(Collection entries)

┄┄┄┄┄┄┄┄┄┄┄┄┄┄┄┄┄┄┄┄

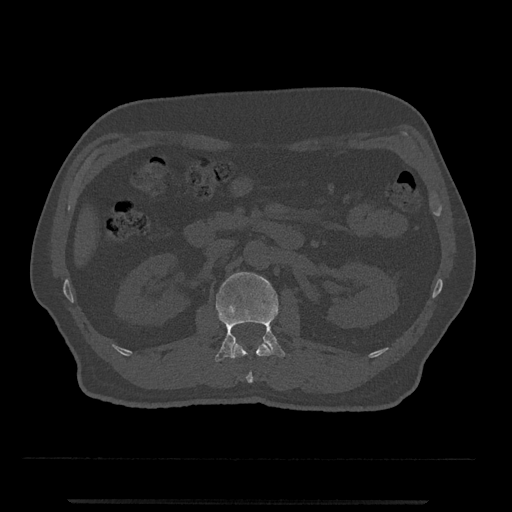
CT including the spine, one axial slice; position 293 of 797 along the scan axis; 120 kVp; bone window (W 1800 / L 400 HU); 0.5 mm slice thickness; 512 × 512 image matrix. Male patient, age 63 years. From the clinical record (not read from this slice): primary cancer: prostate.
Annotated regions visible in this slice (semi-automatically segmented with operator editing):
- L1 vertebra: bounding box <230,343,273,383> (left, top, right, bottom; pixels)
- L2 vertebra: <215,272,285,362>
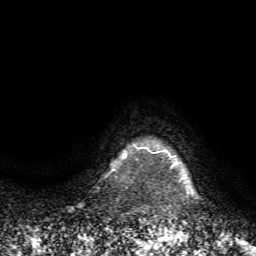
Breast MRI (dynamic contrast-enhanced), one axial slice; slice 69 of 72 in the series (ordered by position); cropped to one breast; dynamic contrast-enhanced series, time point 2 of 7 at this slice position (early post-contrast); 1.5 T; TE 4.2 ms, TR 8.7 ms; 2.2 mm slice thickness; 256 × 256 image matrix. Female patient.
Structures marked on this image (semi-automatic segmentation, software-assisted and operator-edited):
- enhancing-tissue mask used for the functional tumour volume (all voxels passing the contrast-enhancement thresholds inside the analysis volume; usually the tumour): box from (x=125, y=149) to (x=187, y=179) px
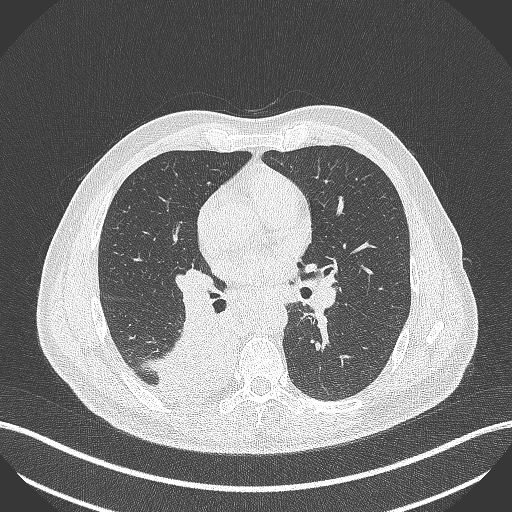
Chest CT, one axial slice. Position 253 of 451 along the scan axis. Reconstruction kernel B70f. Lung window (W 1500 / L -600 HU). 1 mm slice thickness. 512 × 512 image matrix. Male patient, age 61 years. From the clinical record (not read from this slice): clinical TNM (as recorded): T1 N0 M0; histopathological grade: G3.
Outlined on this slice (rectangle marked by the reading radiologist):
- lung tumour (recorded histology: small cell carcinoma): box from (x=142, y=304) to (x=242, y=410) px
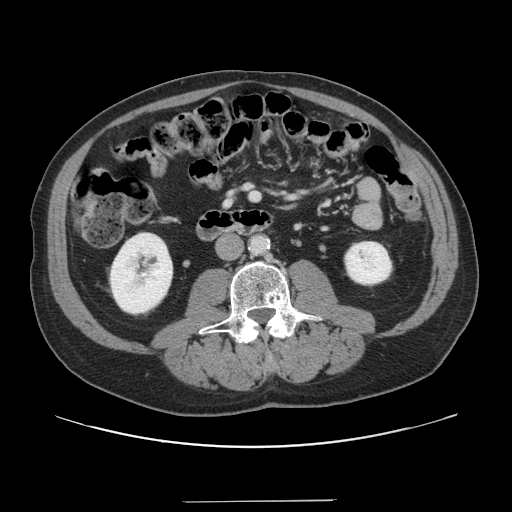
Contrast-enhanced abdominal CT, one axial slice. Slice 32 of 151 in the series (ordered by position). 120 kVp. Intravenous contrast given. Soft-tissue window (W 400 / L 40 HU). 2.5 mm slice thickness. 512 × 512 image matrix. Case-level facts recorded for this patient, not image findings: patient: male, age 41 years at operation; diagnosis: colorectal cancer liver metastases, imaged before liver resection; multiple liver metastases: no; largest metastasis: 2.1 cm; disease in both lobes: no.
Annotated regions visible in this slice (expert manual segmentation):
- portal vein (with intrahepatic branches): bounding box (x1, y1, x2, y2) in pixels: (251, 193, 258, 199)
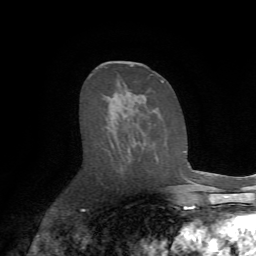
Breast MRI (dynamic contrast-enhanced), one axial slice; position 37 of 72 along the scan axis; cropped to one breast; dynamic contrast-enhanced series, time point 2 of 7 at this slice position (early post-contrast); 1.5 T; TE 4.2 ms, TR 8.7 ms; 256 × 256 image matrix. Female patient.
Annotated regions visible in this slice (semi-automatically segmented with operator editing):
- enhancing-tissue mask used for the functional tumour volume (all voxels passing the contrast-enhancement thresholds inside the analysis volume; usually the tumour): bounding box <109,80,165,149> (left, top, right, bottom; pixels)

┄┄┄┄┄┄┄┄┄┄┄┄┄┄┄┄┄┄┄┄

### Task prompt:
In the records above, find the line with "- L2 vertebra: <215,272,285,362>" and the line with "Outlined on this", then restate word for word only those two lines and all lines between, omitting pictures.

### The completed task:
- L2 vertebra: <215,272,285,362>
Breast MRI (dynamic contrast-enhanced), one axial slice; slice 69 of 72 in the series (ordered by position); cropped to one breast; dynamic contrast-enhanced series, time point 2 of 7 at this slice position (early post-contrast); 1.5 T; TE 4.2 ms, TR 8.7 ms; 2.2 mm slice thickness; 256 × 256 image matrix. Female patient.
Structures marked on this image (semi-automatic segmentation, software-assisted and operator-edited):
- enhancing-tissue mask used for the functional tumour volume (all voxels passing the contrast-enhancement thresholds inside the analysis volume; usually the tumour): box from (x=125, y=149) to (x=187, y=179) px
Chest CT, one axial slice. Position 253 of 451 along the scan axis. Reconstruction kernel B70f. Lung window (W 1500 / L -600 HU). 1 mm slice thickness. 512 × 512 image matrix. Male patient, age 61 years. From the clinical record (not read from this slice): clinical TNM (as recorded): T1 N0 M0; histopathological grade: G3.
Outlined on this slice (rectangle marked by the reading radiologist):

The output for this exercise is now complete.